YOUR SOLIN GENERATED RECIPE
Baked Lemon Herb Salmon with Asparagus
Tender salmon fillets oven-baked with zesty lemon and fresh dill, served alongside crisp-tender asparagus spears for a vibrant and heart-healthy meal.
INGREDIENTS
7 oz Salmon fillet
1 cup Asparagus spears
1 tsp Extra virgin olive oil
0.5 whole Lemon
1 tbsp Fresh dill
0.25 tsp Sea salt
0.25 tsp Black pepper
1 clove Garlic
PREPARATION
Preheat your oven to 400°F (200°C) and line a large rimmed baking sheet with parchment paper.
Trim the woody, fibrous ends off the asparagus spears and arrange them on one side of the prepared baking sheet.
Place the salmon fillet on the other side of the baking sheet, ensuring there is space between the fish and the vegetables.
Drizzle the olive oil evenly over both the salmon and the asparagus.
Mince the garlic and sprinkle it over the salmon and asparagus, then season everything with the sea salt and black pepper.

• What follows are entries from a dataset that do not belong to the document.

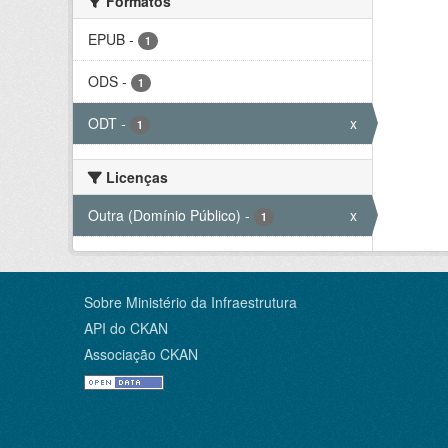
Formatos
EPUB
-
1
ODS
-
1
ODT
-
x
1
Licenças
Outra (Domínio Público)
-
x
1
Sobre Ministério da Infraestrutura
API do CKAN
Associação CKAN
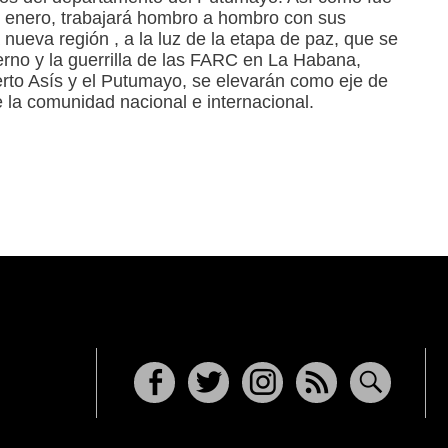
 enero, trabajará hombro a hombro con sus
 nueva región , a la luz de la etapa de paz, que se
ierno y la guerrilla de las FARC en La Habana,
rto Asís y el Putumayo, se elevarán como eje de
e la comunidad nacional e internacional.
Facebook
Twitter
Instagram
RSS
Buscar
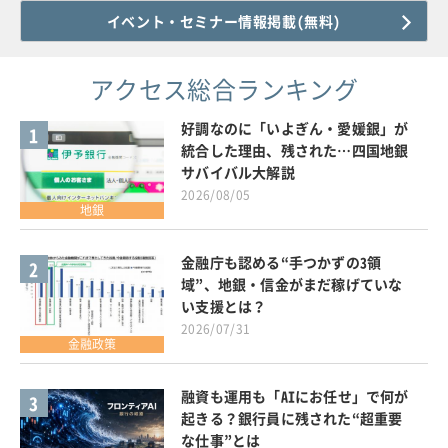
イベント・セミナー情報掲載(無料)
アクセス総合ランキング
好調なのに「いよぎん・愛媛銀」が
1
統合した理由、残された…四国地銀
サバイバル大解説
2026/08/05
地銀
金融庁も認める“手つかずの3領
2
域”、地銀・信金がまだ稼げていな
い支援とは？
2026/07/31
金融政策
融資も運用も「AIにお任せ」で何が
3
起きる？銀行員に残された“超重要
な仕事”とは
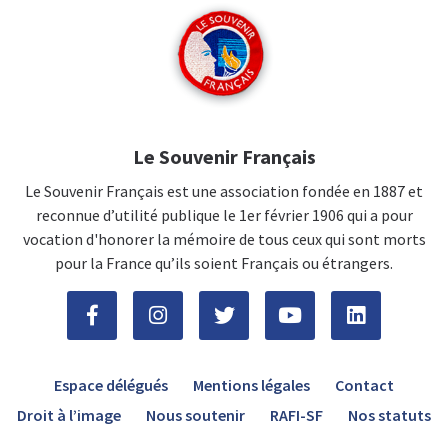
Le Souvenir Français
Le Souvenir Français est une association fondée en 1887 et
reconnue d’utilité publique le 1er février 1906 qui a pour
vocation d'honorer la mémoire de tous ceux qui sont morts
pour la France qu’ils soient Français ou étrangers.
Espace délégués
Mentions légales
Contact
Droit à l’image
Nous soutenir
RAFI-SF
Nos statuts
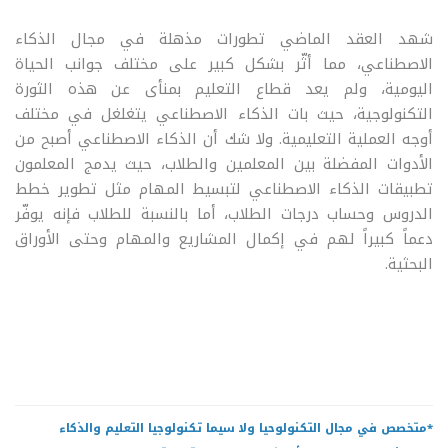
شهد العقد الماضي تطورات مذهلة في مجال الذكاء
الاصطناعي، مما أثّر بشكل كبير على مختلف جوانب الحياة
اليومية، ولم يعد قطاع التعليم بمنأى عن هذه الثورة
التكنولوجية، حيث بات الذكاء الاصطناعي يتغلغل في مختلف
أوجه العملية التعليمية. ولا شك أن الذكاء الاصطناعي أصبح من
الأدوات المفضلة بين المعلمين والطلاب، حيث يدمج المعلمون
تطبيقات الذكاء الاصطناعي لتبسيط المهام مثل تطوير خطط
الدروس وحساب درجات الطلاب، أما بالنسبة للطلاب فإنه يوفّر
دعماً كبيراً لهم في إكمال المشاريع والمهام وحتى الأوراق
البحثية.
*متخصص في مجال التكنولوحيا ولا سيما تكنولوجيا التعليم والذكاء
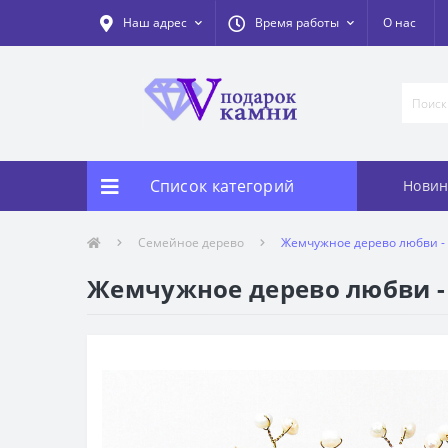
Наш адрес
Время работы
О нас
Список категорий
Новин
Семейное дерево
Жемчужное дерево любви - 
Жемчужное дерево любви - 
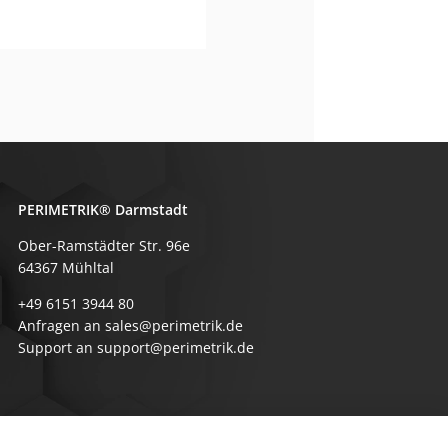
PERIMETRIK® Darmstadt
Ober-Ramstädter Str. 96e
64367 Mühltal
+49 6151 3944 80
Anfragen an sales@perimetrik.de
Support an support@perimetrik.de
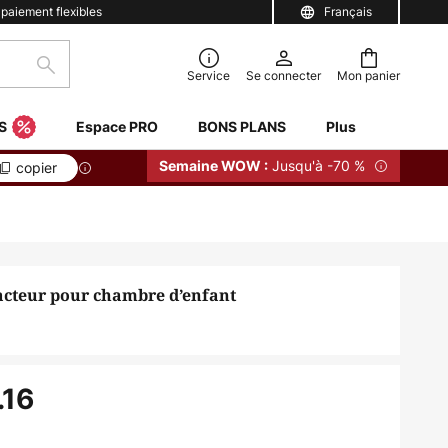
 paiement flexibles
Français
Rechercher
Service
Se connecter
Mon panier
S
Espace PRO
BONS PLANS
Plus
Jusqu'à -70 %
Semaine WOW :
copier
acteur pour chambre d’enfant
.16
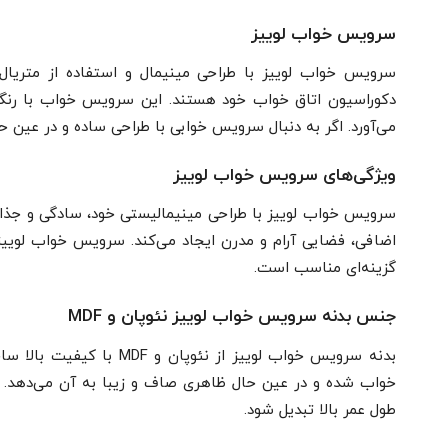
سرویس خواب لوییز
سرویس خواب لوییز با طراحی مینیمال و استفاده از متریال‌
دکوراسیون اتاق خواب خود هستند. این سرویس خواب با رنگ‌
می‌آورد. اگر به دنبال سرویس خوابی با طراحی ساده و در عین ح
ویژگی‌های سرویس خواب لوییز
سرویس خواب لوییز با طراحی مینیمالیستی خود، سادگی و جذاب
اضافی، فضایی آرام و مدرن ایجاد می‌کند. سرویس خواب لوییز
گزینه‌ای مناسب است.
جنس بدنه سرویس خواب لوییز نئوپان و MDF
بدنه سرویس خواب لوییز ا
طول عمر بالا تبدیل شود.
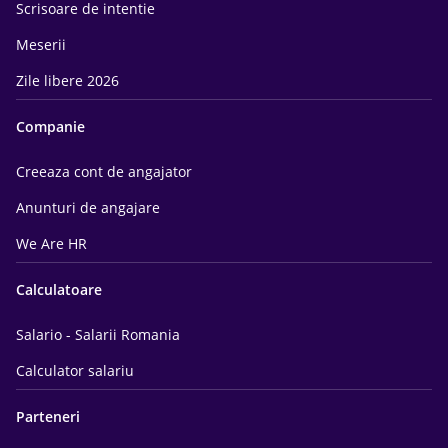
Scrisoare de intentie
Meserii
Zile libere 2026
Companie
Creeaza cont de angajator
Anunturi de angajare
We Are HR
Calculatoare
Salario - Salarii Romania
Calculator salariu
Parteneri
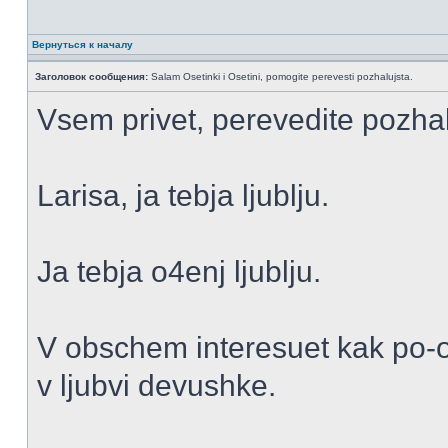
Вернуться к началу
Заголовок сообщения:
Salam Osetinki i Osetini, pomogite perevesti pozhalujsta.
Vsem privet, perevedite pozhal
Larisa, ja tebja ljublju.
Ja tebja o4enj ljublju.
V obschem interesuet kak po-os
v ljubvi devushke.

Finely chop the fresh dill and press it onto the top of the salmon fillet, then place thin slices of lemon over the dill.
Bake for 12 to 15 minutes, or until the salmon is opaque and flakes easily with a fork and the asparagus is bright green and tender.
Serve immediately, squeezing any remaining lemon juice over the dish for extra brightness.